Auf der laufenden Weltpartnerkonferenz setzt der Hersteller eins oben drauf: 5,8 Milliarden Dollar sollen im kommenden Geschäftsjahr, das mit dem 1. Juli 2011 begann, weltweit in eben diese "Lobbyarbeit" fließen.
Ein erheblicher Anteil wird Vertriebs-Incentives und Initiativen aufstocken, wie Microsofts Partnerchef John Roskill in Los Angeles betonte. Belohnt werden sollen Verkaufserfolge über alle Bereiche des Cloud-Portfolios, inklusive der Entwicklergemeinschaft (ISVs) rund um die Cloud-Plattform Azure. Weiterhin hat Microsoft erhöhte Ausgaben für Schulungen und kostenlose Partner(Test-)lizenzen im Visier.
"Viele von Ihnen nutzen immer noch nicht alle Vorteile unseres Microsoft Partner Networks. Uns ist klar, dass der Wechsel nicht leicht wird", so Roskill. Nachhelfen soll nun genau dieses Geld. Roskill verwies auf die Änderungen, die den Channel mit der Cloud erwartet: "Das Wesen des Handels bewegt sich weg von einzelnen Transaktionen in Richtung Life-Cycle-Solutions. Sie haben mit der Cloud wiederkehrende Einnahmen, vergessen Sie das nicht."
Auch eine neue Komepetenz wird es geben: Die Kompetenz "Unified Communications” aus dem MPN soll künftig gesplittet werden, in eine eigene Kommunikations-Kompetenz (rund um die Plattform Lync) und eine eigene Messaging-Kompetenz, die sich vornehmlich um Exchange drehen wird.
Bedenken des Channels
Die zweite Seite der Medaille lautet: Nicht alle Partner sehen sämtliche solcher Cloudankündigungen mit einem lachenden Auge. Wie CP in Gesprächen mit deutschen Partnern erfuhr, sehen viele mit der Cloud eine Gefahr auf sie zukommen. "Warum sollte Microsoft langfristig, etwa in Sachen Office 365, via Partnermodell vertreiben? Wir machen nun die Lobbyarbeit für die Cloud bei unseren Kunden, die wir momentan bezahlt bekommen, aber langfristig ist hier doch kein Platz für den Channel", meldet ein Partner aus NRW an.
Der Systemhauschef verweist auf die Möglichkeit für Endkunden, Office 365 ohne Probleme auch standardisiert in Anspruch zu nehmen - ohne Anpassung seitens der Partner.
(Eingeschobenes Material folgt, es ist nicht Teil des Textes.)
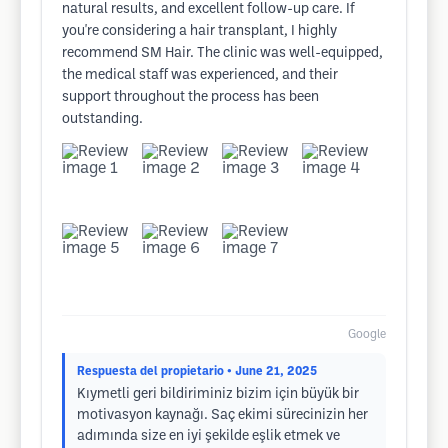
natural results, and excellent follow-up care. If
you're considering a hair transplant, I highly
recommend SM Hair. The clinic was well-equipped,
the medical staff was experienced, and their
support throughout the process has been
outstanding.
Google
Respuesta del propietario
• June 21, 2025
Kıymetli geri bildiriminiz bizim için büyük bir
motivasyon kaynağı. Saç ekimi sürecinizin her
adımında size en iyi şekilde eşlik etmek ve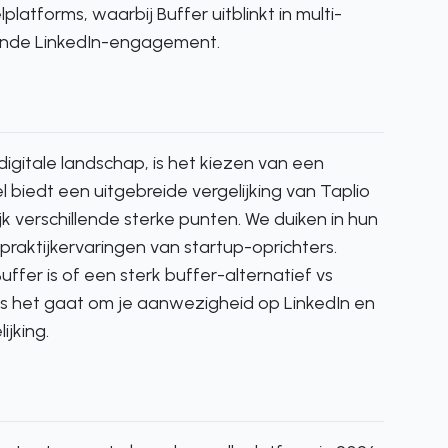
latforms, waarbij Buffer uitblinkt in multi-
aande LinkedIn-engagement.
igitale landschap, is het kiezen van een
l biedt een uitgebreide vergelijking van Taplio
 verschillende sterke punten. We duiken in hun
 praktijkervaringen van startup-oprichters.
ffer is of een sterk buffer-alternatief vs
 als het gaat om je aanwezigheid op LinkedIn en
jking.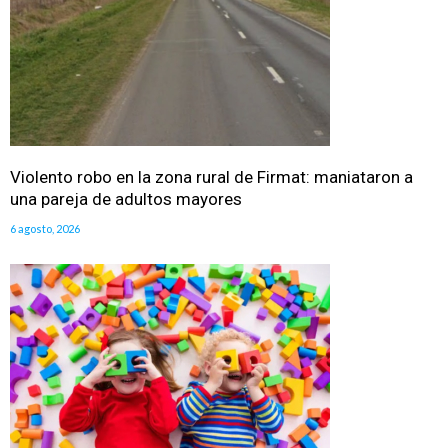
Violento robo en la zona rural de Firmat: maniataron a
una pareja de adultos mayores
6 agosto, 2026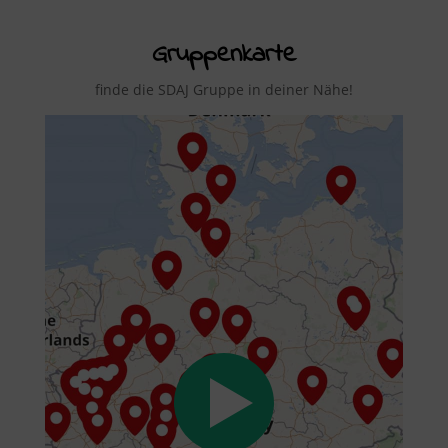
Gruppenkarte
finde die SDAJ Gruppe in deiner Nähe!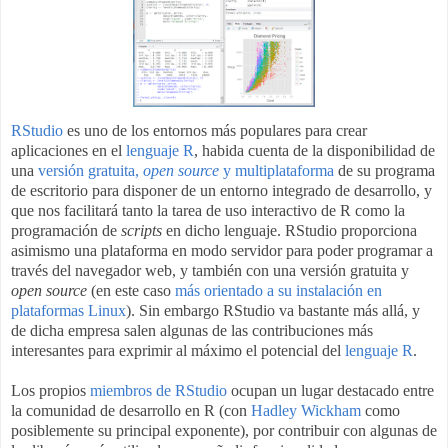
RStudio
es uno de los entornos más populares para crear
aplicaciones en el
lenguaje R
, habida cuenta de la disponibilidad de
una
versión gratuita,
open source
y multiplataforma
de su programa
de escritorio para disponer de un entorno integrado de desarrollo, y
que nos facilitará tanto la tarea de uso interactivo de R como la
programación de
scripts
en dicho lenguaje. RStudio proporciona
asimismo una plataforma en modo servidor para poder programar a
través del navegador web, y también con una versión gratuita y
open source
(en este caso
más orientado a su instalación en
plataformas Linux
). Sin embargo RStudio va bastante más allá, y
de dicha empresa salen algunas de las contribuciones más
interesantes para exprimir al máximo el potencial del
lenguaje R
.
Los propios
miembros de RStudio
ocupan un lugar destacado entre
la comunidad de desarrollo en R (con
Hadley Wickham
como
posiblemente su principal exponente), por contribuir con algunas de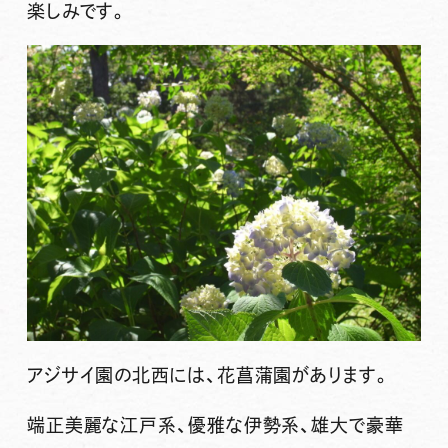
楽しみです。
アジサイ園の北西には、花菖蒲園があります。
端正美麗な江戸系、優雅な伊勢系、雄大で豪華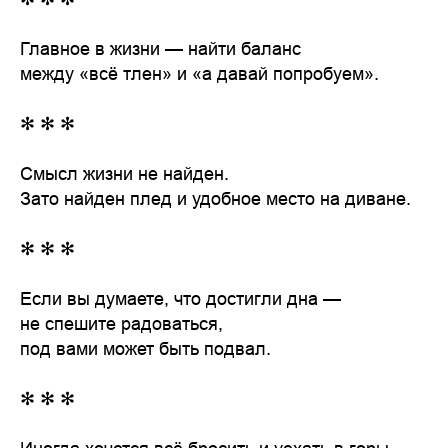
Главное в жизни — найти баланс
между «всё тлен» и «а давай попробуем».
✻ ✻ ✻
Смысл жизни не найден.
Зато найден плед и удобное место на диване.
✻ ✻ ✻
Если вы думаете, что достигли дна —
не спешите радоваться,
под вами может быть подвал.
✻ ✻ ✻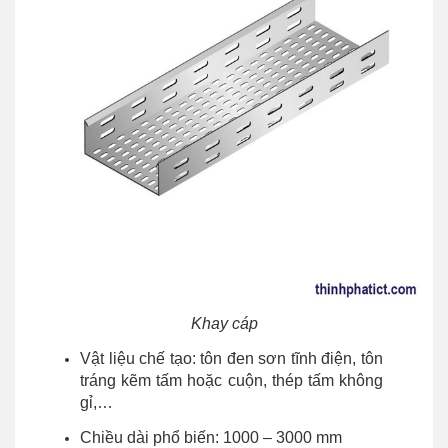
Khay cáp
Vật liệu chế tạo: tôn đen sơn tĩnh điện, tôn
tráng kẽm tấm hoặc cuộn, thép tấm không
gỉ,…
Chiều dài phổ biến: 1000 – 3000 mm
Ein bayrischer Reseller schlägt in gleiche Kerbe: "Wir müssen dringend die Möglichkeit von Microsoft erhalten, Dritthersteller leichter in das Cloud-Portfolio MS einzubinden, um unseren Platz in diesem Vertriebsmodell zu rechtfertigen. Hier bewegt sich seitens Microsoft wenig."
Microsoft versucht an dieser Stelle zu beruhigen, wie etwa Steve Ballmer, der bei seiner Keynote symbolhaft von 100 Prozent Partneranteil am Microsoft-Umsatz sprach.
Doch wie man die Münze auch dreht: man den Redmondern nur glauben - eine Garantie gibt es nicht. Denn was wäre etwa, wenn aus Sicht von Microsoft nicht genügend Partner in die Cloud einsteigen, und man Geschäft damit flöten gehen sieht - alleine mit Blick auf die Konkurrenz? Da scheint der Schritt zum Direktgeschäft nicht fern. Mit Kevin Turner hat der Konzern schließlich auch einen knallharten Manager zum Chief Operating Officer berufen - ein Mann der bereits bei Walmart und auch schon so manches Mal bei Microsoft kräftig durchgriff, nicht zum Gefallen aller. (aro)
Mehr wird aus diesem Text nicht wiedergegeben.